● Raw data
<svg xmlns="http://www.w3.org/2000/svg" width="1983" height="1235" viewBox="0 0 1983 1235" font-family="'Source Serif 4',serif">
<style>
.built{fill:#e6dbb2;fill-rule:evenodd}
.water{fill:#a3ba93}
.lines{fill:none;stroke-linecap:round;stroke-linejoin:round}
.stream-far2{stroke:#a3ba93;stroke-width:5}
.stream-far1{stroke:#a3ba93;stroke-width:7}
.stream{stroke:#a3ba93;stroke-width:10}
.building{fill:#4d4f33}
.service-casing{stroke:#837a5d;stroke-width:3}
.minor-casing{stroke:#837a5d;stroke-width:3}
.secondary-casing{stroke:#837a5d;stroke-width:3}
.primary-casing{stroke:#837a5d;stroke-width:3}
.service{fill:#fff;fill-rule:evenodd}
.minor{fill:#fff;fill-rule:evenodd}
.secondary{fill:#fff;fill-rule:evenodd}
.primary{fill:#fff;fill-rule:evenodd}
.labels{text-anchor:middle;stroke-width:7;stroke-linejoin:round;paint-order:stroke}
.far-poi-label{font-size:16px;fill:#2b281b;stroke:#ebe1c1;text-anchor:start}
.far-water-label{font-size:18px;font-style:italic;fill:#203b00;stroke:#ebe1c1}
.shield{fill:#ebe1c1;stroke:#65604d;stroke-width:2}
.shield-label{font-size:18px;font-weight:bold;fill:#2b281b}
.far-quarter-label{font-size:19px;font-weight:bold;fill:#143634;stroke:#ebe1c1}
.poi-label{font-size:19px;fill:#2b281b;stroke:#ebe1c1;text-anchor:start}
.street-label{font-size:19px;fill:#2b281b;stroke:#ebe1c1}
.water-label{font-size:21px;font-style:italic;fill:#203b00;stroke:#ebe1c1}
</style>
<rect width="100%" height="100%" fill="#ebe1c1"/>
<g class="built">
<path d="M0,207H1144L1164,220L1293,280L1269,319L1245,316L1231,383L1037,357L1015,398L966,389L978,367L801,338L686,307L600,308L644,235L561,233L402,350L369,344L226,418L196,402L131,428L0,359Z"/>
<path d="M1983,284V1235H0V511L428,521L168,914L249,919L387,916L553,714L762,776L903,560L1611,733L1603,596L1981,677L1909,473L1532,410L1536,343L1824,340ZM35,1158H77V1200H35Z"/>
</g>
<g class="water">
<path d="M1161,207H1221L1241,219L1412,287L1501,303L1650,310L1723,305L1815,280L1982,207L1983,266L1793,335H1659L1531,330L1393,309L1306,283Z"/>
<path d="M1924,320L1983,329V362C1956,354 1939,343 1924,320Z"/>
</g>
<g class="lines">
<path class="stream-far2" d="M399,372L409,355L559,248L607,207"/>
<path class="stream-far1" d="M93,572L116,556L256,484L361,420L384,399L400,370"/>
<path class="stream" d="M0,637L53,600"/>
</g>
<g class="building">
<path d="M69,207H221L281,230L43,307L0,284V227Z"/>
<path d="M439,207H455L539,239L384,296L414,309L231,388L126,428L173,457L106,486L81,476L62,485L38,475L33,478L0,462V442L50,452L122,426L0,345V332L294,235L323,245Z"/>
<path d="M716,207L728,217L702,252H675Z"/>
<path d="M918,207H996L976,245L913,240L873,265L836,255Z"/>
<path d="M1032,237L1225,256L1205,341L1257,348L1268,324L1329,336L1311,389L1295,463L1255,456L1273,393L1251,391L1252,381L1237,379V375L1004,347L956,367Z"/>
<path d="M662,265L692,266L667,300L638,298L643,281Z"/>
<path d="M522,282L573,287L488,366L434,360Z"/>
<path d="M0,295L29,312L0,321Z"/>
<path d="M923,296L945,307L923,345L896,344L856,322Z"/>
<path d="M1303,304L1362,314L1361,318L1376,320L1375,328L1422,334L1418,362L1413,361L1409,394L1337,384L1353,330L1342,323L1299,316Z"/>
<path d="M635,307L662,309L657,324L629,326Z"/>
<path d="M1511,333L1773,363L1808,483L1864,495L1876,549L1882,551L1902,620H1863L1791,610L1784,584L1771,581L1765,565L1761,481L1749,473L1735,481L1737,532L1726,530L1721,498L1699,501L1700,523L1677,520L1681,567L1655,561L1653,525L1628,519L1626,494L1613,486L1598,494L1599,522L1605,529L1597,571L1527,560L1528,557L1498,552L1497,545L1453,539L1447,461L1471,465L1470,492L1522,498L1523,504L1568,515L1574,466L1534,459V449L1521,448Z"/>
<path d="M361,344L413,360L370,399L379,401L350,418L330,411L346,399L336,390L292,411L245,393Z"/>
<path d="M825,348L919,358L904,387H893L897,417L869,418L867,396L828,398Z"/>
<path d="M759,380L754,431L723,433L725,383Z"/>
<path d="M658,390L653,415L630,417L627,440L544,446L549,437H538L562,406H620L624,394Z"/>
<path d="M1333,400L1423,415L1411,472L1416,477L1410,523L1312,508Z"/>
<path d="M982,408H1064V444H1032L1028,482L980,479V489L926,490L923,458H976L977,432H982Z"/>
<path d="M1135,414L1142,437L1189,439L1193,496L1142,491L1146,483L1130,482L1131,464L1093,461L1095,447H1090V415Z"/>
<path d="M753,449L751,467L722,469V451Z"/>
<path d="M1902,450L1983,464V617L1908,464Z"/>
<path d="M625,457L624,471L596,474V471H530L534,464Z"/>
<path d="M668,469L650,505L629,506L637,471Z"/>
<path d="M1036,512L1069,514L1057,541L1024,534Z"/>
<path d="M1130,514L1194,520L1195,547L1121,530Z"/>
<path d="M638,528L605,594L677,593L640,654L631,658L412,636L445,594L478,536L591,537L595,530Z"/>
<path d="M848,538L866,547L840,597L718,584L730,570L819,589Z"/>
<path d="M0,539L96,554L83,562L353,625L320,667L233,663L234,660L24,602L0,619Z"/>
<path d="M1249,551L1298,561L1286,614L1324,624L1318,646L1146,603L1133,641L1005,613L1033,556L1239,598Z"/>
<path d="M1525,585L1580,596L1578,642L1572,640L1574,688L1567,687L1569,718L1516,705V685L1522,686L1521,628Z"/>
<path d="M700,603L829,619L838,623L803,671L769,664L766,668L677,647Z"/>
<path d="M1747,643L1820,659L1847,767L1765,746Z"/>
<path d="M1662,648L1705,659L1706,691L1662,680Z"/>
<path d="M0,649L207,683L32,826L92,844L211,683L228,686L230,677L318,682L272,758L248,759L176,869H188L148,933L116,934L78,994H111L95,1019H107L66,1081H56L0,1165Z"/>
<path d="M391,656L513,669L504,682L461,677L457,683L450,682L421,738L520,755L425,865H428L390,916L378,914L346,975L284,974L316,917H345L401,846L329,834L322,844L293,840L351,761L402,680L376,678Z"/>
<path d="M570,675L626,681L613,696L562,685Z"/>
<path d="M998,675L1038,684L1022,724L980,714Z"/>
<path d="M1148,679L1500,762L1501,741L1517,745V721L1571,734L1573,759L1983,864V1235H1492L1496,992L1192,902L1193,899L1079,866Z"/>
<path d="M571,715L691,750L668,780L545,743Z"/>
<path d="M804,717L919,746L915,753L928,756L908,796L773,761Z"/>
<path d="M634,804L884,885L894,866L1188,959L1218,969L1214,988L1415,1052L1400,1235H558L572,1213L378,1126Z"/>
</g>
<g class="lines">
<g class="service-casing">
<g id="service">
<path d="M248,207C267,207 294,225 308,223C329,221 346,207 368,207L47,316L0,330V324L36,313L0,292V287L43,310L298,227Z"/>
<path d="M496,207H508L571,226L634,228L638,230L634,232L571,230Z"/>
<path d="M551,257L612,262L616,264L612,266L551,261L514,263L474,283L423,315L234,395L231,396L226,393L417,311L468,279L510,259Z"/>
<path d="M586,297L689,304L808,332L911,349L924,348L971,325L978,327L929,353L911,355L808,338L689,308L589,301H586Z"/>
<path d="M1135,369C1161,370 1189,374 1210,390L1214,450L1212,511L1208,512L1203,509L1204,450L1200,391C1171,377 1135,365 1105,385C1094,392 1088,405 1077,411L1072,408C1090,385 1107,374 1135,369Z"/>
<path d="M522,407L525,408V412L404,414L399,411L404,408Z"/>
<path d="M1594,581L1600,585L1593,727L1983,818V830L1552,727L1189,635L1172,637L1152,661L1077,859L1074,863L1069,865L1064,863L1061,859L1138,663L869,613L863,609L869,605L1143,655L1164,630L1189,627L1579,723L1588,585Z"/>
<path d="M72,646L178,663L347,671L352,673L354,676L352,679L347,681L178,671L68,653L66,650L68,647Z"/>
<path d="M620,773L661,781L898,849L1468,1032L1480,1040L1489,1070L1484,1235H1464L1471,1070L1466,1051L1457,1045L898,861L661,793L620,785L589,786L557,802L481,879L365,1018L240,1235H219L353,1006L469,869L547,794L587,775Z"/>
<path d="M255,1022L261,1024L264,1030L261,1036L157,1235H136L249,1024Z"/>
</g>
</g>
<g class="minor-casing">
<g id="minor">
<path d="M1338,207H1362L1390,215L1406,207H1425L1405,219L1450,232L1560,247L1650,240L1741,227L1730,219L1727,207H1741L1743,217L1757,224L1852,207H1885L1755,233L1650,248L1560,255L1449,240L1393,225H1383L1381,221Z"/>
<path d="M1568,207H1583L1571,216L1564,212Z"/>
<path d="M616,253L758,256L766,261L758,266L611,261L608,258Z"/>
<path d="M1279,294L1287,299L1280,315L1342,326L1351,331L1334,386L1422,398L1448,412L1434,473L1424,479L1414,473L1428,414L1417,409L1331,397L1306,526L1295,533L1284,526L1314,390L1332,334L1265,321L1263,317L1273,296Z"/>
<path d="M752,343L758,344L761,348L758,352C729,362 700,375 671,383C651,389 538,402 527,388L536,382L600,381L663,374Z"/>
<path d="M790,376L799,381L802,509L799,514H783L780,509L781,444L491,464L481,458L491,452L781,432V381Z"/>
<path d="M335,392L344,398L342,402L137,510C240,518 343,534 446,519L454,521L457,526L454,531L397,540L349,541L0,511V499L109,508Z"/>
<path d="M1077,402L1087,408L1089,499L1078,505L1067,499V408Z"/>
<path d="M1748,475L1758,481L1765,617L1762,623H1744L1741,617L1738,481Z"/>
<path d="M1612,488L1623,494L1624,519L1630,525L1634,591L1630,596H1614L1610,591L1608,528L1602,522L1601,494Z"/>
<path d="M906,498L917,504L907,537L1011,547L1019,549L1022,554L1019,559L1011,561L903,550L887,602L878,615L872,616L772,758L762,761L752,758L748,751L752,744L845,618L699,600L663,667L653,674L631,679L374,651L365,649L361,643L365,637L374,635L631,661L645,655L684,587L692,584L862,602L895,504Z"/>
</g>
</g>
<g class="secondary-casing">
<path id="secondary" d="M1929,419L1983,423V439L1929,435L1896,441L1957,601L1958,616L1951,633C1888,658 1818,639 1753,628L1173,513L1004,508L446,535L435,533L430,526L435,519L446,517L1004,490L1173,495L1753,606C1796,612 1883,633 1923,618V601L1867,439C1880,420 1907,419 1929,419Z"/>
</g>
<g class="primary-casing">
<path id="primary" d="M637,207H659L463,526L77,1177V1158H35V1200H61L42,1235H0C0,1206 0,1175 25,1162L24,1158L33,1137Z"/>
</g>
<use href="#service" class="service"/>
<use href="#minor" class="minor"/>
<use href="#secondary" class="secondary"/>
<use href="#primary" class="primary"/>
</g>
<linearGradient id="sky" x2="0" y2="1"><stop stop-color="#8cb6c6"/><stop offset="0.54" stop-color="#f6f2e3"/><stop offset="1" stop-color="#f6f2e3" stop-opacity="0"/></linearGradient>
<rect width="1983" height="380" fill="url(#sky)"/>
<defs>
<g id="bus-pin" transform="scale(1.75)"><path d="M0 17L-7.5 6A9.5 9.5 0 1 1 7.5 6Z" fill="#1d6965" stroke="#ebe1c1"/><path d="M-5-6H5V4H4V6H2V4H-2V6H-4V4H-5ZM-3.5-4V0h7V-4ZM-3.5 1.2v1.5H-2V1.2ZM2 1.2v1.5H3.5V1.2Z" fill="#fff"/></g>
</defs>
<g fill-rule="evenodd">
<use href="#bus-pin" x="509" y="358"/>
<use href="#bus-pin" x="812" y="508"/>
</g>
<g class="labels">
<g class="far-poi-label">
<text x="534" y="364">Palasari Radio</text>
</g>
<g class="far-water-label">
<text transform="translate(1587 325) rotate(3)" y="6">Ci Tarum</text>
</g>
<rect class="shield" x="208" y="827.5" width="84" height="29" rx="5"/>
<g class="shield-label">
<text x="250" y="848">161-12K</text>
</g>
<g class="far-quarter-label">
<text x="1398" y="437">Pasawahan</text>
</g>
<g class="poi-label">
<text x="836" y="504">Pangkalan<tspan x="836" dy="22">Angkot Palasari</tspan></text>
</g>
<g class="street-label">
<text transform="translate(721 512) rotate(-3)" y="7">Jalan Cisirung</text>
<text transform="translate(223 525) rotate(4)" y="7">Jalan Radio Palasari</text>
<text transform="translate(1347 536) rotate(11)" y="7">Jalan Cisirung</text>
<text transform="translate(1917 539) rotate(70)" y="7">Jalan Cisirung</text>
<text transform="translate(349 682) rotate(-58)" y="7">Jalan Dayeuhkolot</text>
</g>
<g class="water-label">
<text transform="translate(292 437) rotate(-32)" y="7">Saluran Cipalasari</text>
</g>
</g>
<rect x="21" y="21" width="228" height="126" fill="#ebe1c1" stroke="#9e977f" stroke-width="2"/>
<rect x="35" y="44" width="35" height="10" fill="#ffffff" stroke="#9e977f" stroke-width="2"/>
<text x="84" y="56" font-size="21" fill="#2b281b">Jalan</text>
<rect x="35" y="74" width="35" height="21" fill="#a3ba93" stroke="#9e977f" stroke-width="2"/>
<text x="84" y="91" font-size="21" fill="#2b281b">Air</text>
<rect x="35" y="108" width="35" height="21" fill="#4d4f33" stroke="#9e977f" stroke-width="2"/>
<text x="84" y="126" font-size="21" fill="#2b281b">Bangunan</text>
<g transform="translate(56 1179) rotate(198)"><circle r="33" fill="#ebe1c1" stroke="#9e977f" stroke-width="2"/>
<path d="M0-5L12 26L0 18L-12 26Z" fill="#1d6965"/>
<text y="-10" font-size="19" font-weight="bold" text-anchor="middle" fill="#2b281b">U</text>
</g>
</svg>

● Task instructions
Using the material, show each line where the string "evenodd" can be found.

● Output below
.built{fill:#e6dbb2;fill-rule:evenodd}
.service{fill:#fff;fill-rule:evenodd}
.minor{fill:#fff;fill-rule:evenodd}
.secondary{fill:#fff;fill-rule:evenodd}
.primary{fill:#fff;fill-rule:evenodd}
<g fill-rule="evenodd">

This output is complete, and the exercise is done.